- Born: Frank Tachau 19 October 1929 Braunschweig, Weimar Republic
- Died: 23 July 2010 (aged 80) Sykesville, Maryland, United States
- Occupation: Professor

Academic background
- Alma mater: University of Illinois

Academic work
- Discipline: Political Science
- Notable students: Joel S. Migdal

= Frank Tachau =

American scholar

Frank Tachau (19 October 1929 – 23 July 2010) was an American scholar of German descent.

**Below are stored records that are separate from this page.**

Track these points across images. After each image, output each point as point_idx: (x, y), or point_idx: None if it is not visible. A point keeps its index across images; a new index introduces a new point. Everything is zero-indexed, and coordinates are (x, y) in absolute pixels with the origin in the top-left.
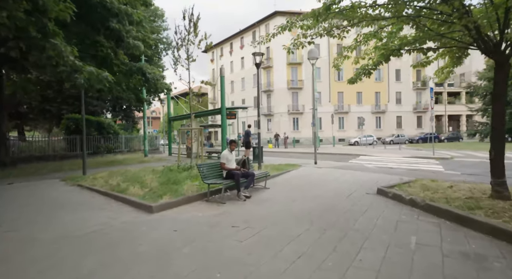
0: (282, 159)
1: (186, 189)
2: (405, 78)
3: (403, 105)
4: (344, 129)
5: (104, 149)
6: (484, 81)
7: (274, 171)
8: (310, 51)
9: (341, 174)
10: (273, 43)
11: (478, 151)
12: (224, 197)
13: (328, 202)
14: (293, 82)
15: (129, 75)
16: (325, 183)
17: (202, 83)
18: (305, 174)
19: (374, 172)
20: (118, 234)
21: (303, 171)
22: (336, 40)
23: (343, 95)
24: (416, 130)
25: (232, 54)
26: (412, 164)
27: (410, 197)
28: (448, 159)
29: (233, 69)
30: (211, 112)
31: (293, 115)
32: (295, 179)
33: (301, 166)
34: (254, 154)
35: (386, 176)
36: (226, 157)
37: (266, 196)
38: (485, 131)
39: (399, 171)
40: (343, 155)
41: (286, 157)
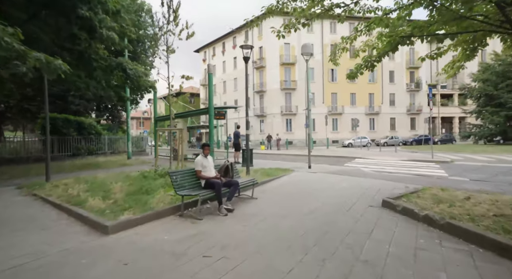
0: (273, 163)
1: (157, 201)
2: (398, 79)
3: (396, 106)
4: (337, 130)
5: (85, 151)
6: (478, 83)
7: (264, 177)
8: (304, 46)
9: (337, 181)
10: (266, 42)
11: (476, 154)
12: (202, 211)
13: (325, 218)
14: (286, 82)
15: (109, 71)
16: (320, 192)
17: (183, 78)
18: (298, 181)
19: (373, 177)
20: (41, 274)
21: (296, 176)
22: (330, 39)
23: (337, 96)
24: (409, 132)
25: (224, 54)
26: (412, 169)
27: (424, 213)
28: (448, 162)
29: (225, 69)
30: (197, 112)
31: (286, 116)
32: (287, 186)
33: (294, 170)
34: (243, 157)
35: (388, 183)
36: (200, 164)
37: (252, 210)
38: (479, 133)
39: (400, 177)
40: (338, 157)
41: (278, 159)
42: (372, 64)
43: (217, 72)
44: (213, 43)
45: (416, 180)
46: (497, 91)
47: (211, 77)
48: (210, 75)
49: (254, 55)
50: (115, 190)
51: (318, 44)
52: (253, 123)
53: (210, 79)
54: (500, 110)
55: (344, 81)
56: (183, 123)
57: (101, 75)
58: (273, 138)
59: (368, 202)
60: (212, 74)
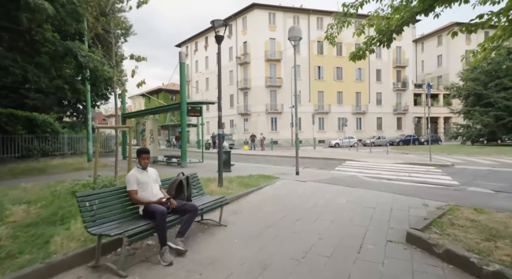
0: (256, 167)
1: (67, 238)
2: (385, 78)
3: (383, 106)
4: (324, 130)
5: (38, 151)
6: (468, 82)
7: (241, 189)
8: (292, 29)
9: (334, 195)
10: (251, 37)
11: (473, 156)
12: (135, 257)
13: (328, 273)
14: (271, 79)
15: (58, 57)
16: (314, 214)
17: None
18: (285, 195)
19: (375, 188)
20: None
21: (282, 187)
22: (317, 36)
23: (323, 95)
24: (396, 132)
25: (207, 49)
26: (412, 174)
27: (494, 268)
28: (449, 166)
29: (208, 65)
30: (167, 108)
31: (271, 115)
32: (270, 204)
33: (279, 178)
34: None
35: (399, 199)
36: (134, 180)
37: (214, 251)
38: (467, 133)
39: (407, 187)
40: (327, 160)
41: (261, 162)
42: (389, 38)
43: (199, 68)
44: (195, 37)
45: (429, 193)
46: (486, 90)
47: (182, 67)
48: (182, 64)
49: (238, 50)
50: (14, 217)
51: (304, 40)
52: (237, 122)
53: (181, 69)
54: (489, 110)
55: (331, 79)
56: (153, 121)
57: (48, 62)
58: (257, 138)
59: (384, 233)
60: (184, 63)
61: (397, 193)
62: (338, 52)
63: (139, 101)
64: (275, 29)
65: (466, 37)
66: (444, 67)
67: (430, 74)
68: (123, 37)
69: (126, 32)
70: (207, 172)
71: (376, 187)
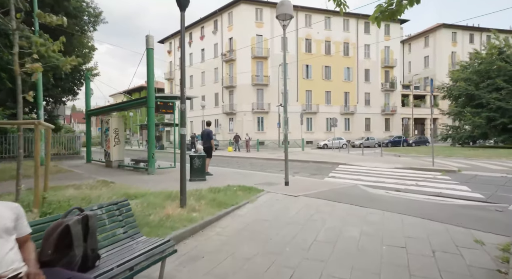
0: (237, 173)
1: None
2: (374, 78)
3: (372, 106)
4: (312, 130)
5: None
6: (459, 82)
7: (211, 210)
8: (281, 4)
9: (339, 220)
10: (237, 33)
11: (471, 159)
12: None
13: None
14: (258, 77)
15: None
16: (316, 262)
17: None
18: (270, 221)
19: (390, 207)
20: None
21: (266, 207)
22: (305, 33)
23: (312, 94)
24: (384, 133)
25: (191, 45)
26: (421, 183)
27: None
28: (455, 172)
29: (192, 62)
30: (132, 103)
31: (257, 114)
32: (248, 240)
33: (263, 191)
34: (193, 168)
35: (432, 227)
36: None
37: None
38: (457, 135)
39: (428, 205)
40: (318, 163)
41: (245, 165)
42: None
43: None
44: (179, 33)
45: (465, 216)
46: (477, 91)
47: (150, 54)
48: (150, 51)
49: (224, 47)
50: None
51: (292, 37)
52: (222, 122)
53: (149, 56)
54: (481, 111)
55: (319, 78)
56: (118, 118)
57: None
58: (241, 139)
59: None
60: (152, 50)
61: (425, 218)
62: (326, 51)
63: (121, 99)
64: (262, 25)
65: (452, 38)
66: (431, 68)
67: (418, 75)
68: (92, 25)
69: (95, 20)
70: (175, 182)
71: (390, 205)
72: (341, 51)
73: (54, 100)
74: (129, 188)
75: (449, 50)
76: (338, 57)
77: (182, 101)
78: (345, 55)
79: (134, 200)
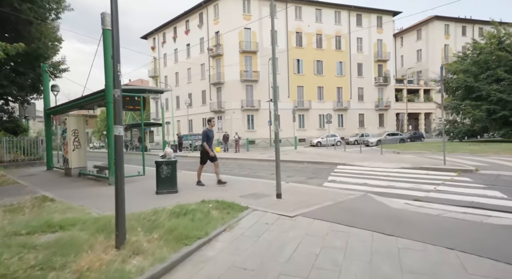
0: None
1: None
2: (367, 73)
3: (365, 102)
4: (304, 128)
5: None
6: (459, 74)
7: (165, 252)
8: None
9: (363, 267)
10: (224, 27)
11: (479, 155)
12: None
13: None
14: (247, 73)
15: None
16: None
17: None
18: (256, 269)
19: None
20: None
21: (251, 241)
22: (295, 27)
23: (303, 90)
24: (378, 129)
25: (176, 40)
26: (440, 187)
27: None
28: (473, 172)
29: (177, 58)
30: (90, 99)
31: (247, 112)
32: None
33: (248, 210)
34: (160, 177)
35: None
36: None
37: None
38: (455, 129)
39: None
40: (314, 164)
41: (232, 169)
42: None
43: (168, 62)
44: (163, 27)
45: None
46: (477, 82)
47: (107, 36)
48: (106, 32)
49: (210, 41)
50: None
51: (282, 31)
52: None
53: (105, 38)
54: (481, 104)
55: (311, 74)
56: (77, 118)
57: None
58: (230, 138)
59: None
60: (109, 31)
61: (494, 258)
62: (318, 44)
63: None
64: (250, 18)
65: (445, 31)
66: (423, 62)
67: (411, 69)
68: (55, 13)
69: (57, 7)
70: (139, 196)
71: (424, 228)
72: (333, 44)
73: (14, 99)
74: (67, 209)
75: (442, 43)
76: (330, 51)
77: (116, 85)
78: (337, 48)
79: (54, 233)
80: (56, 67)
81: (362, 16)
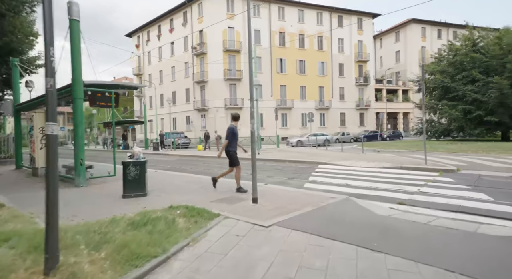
0: (196, 181)
1: None
2: (348, 73)
3: (346, 101)
4: (287, 126)
5: None
6: (436, 75)
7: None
8: None
9: None
10: (208, 26)
11: (457, 154)
12: None
13: None
14: (230, 72)
15: None
16: None
17: None
18: None
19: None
20: None
21: (216, 259)
22: (278, 26)
23: (286, 89)
24: (359, 128)
25: (160, 38)
26: (424, 189)
27: None
28: (454, 172)
29: (161, 56)
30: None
31: (231, 110)
32: None
33: (219, 217)
34: (127, 180)
35: None
36: None
37: None
38: (432, 129)
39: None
40: (296, 163)
41: (212, 169)
42: None
43: (152, 60)
44: (147, 26)
45: None
46: (453, 83)
47: (74, 27)
48: (74, 22)
49: (194, 40)
50: None
51: (265, 30)
52: (193, 119)
53: (72, 29)
54: (457, 104)
55: (294, 73)
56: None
57: None
58: (211, 137)
59: None
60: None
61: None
62: (300, 44)
63: None
64: (233, 17)
65: (422, 33)
66: (402, 63)
67: (390, 69)
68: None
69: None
70: (103, 200)
71: (413, 242)
72: (315, 44)
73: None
74: (13, 217)
75: (419, 45)
76: (312, 51)
77: (49, 73)
78: (319, 49)
79: None
80: (31, 62)
81: (343, 17)
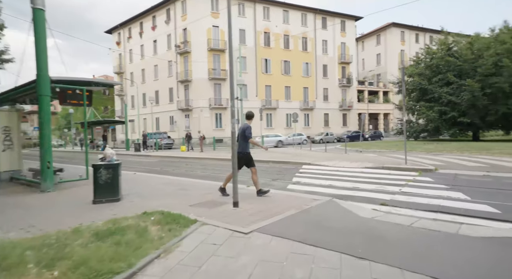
0: (175, 183)
1: None
2: (331, 74)
3: (330, 102)
4: (272, 126)
5: None
6: (414, 77)
7: None
8: None
9: None
10: (192, 24)
11: (434, 154)
12: None
13: None
14: (215, 71)
15: None
16: None
17: None
18: None
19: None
20: None
21: (189, 272)
22: (263, 26)
23: (271, 89)
24: (342, 128)
25: (142, 36)
26: (405, 189)
27: None
28: (433, 171)
29: (144, 54)
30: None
31: (215, 110)
32: None
33: (196, 223)
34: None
35: None
36: None
37: None
38: (410, 130)
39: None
40: (279, 163)
41: (194, 170)
42: None
43: (134, 58)
44: (128, 22)
45: None
46: (430, 85)
47: (39, 16)
48: (37, 12)
49: (178, 38)
50: None
51: (250, 30)
52: (177, 119)
53: (37, 20)
54: (434, 105)
55: (279, 73)
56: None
57: None
58: (193, 137)
59: None
60: (41, 11)
61: None
62: (285, 45)
63: None
64: (218, 16)
65: (401, 37)
66: (382, 66)
67: (372, 71)
68: None
69: None
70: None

== Early life and education ==
Frank Tachau was born in Braunschweig into a Jewish family. His father was Paul Tachau and his mother Ilse Tachau. Some members of the family were rabbis involved in German politics. The family moved to the United States in 1936, eventually settling on Chicago's South Side. Tachau graduated from the Hyde Park Academy High School. He graduated with a BSc and eventually obtained an MSc in political sciences from the University of Chicago. His master's thesis focused on the "diplomacy of the Turkish Straits between 1936 and 1946". He received his Ph.D in international relations from the same university in 1958 for a dissertation on Turkish nationalism.

== Academic career ==
His early academic career led him to Purdue and Rutgers universities. From September 1963 to June 1964 he was awarded a Fulbright Fellowship at the University of Ankara. He was called to the University of Illinois Chicago in 1968. There he stayed for the remainder of his career, where on two occasions he acted as chairman of the political science department. He retired from his full-time professorship in 1996 but continued to lecture until 2010.

=== Research ===
He is noted for contributing to a shift in Middle Eastern studies toward a broader comparative focus. He conducted extensive research on the politics in Turkey and the Ottoman Empire; was appointed a visiting professor to several Turkish universities; and mastered both modern Turkish and Ottoman Turkish. The interviews he conducted with members of the Israeli Parliament (Knesset) have been cited in the work of other researchers. His work contributed to the University of Illinois Chicago's engagement with international scholarship, particularly in Middle Eastern studies.

== Personal life ==
Frank Tachau was married and the father of five children. He died on 23 July 2010.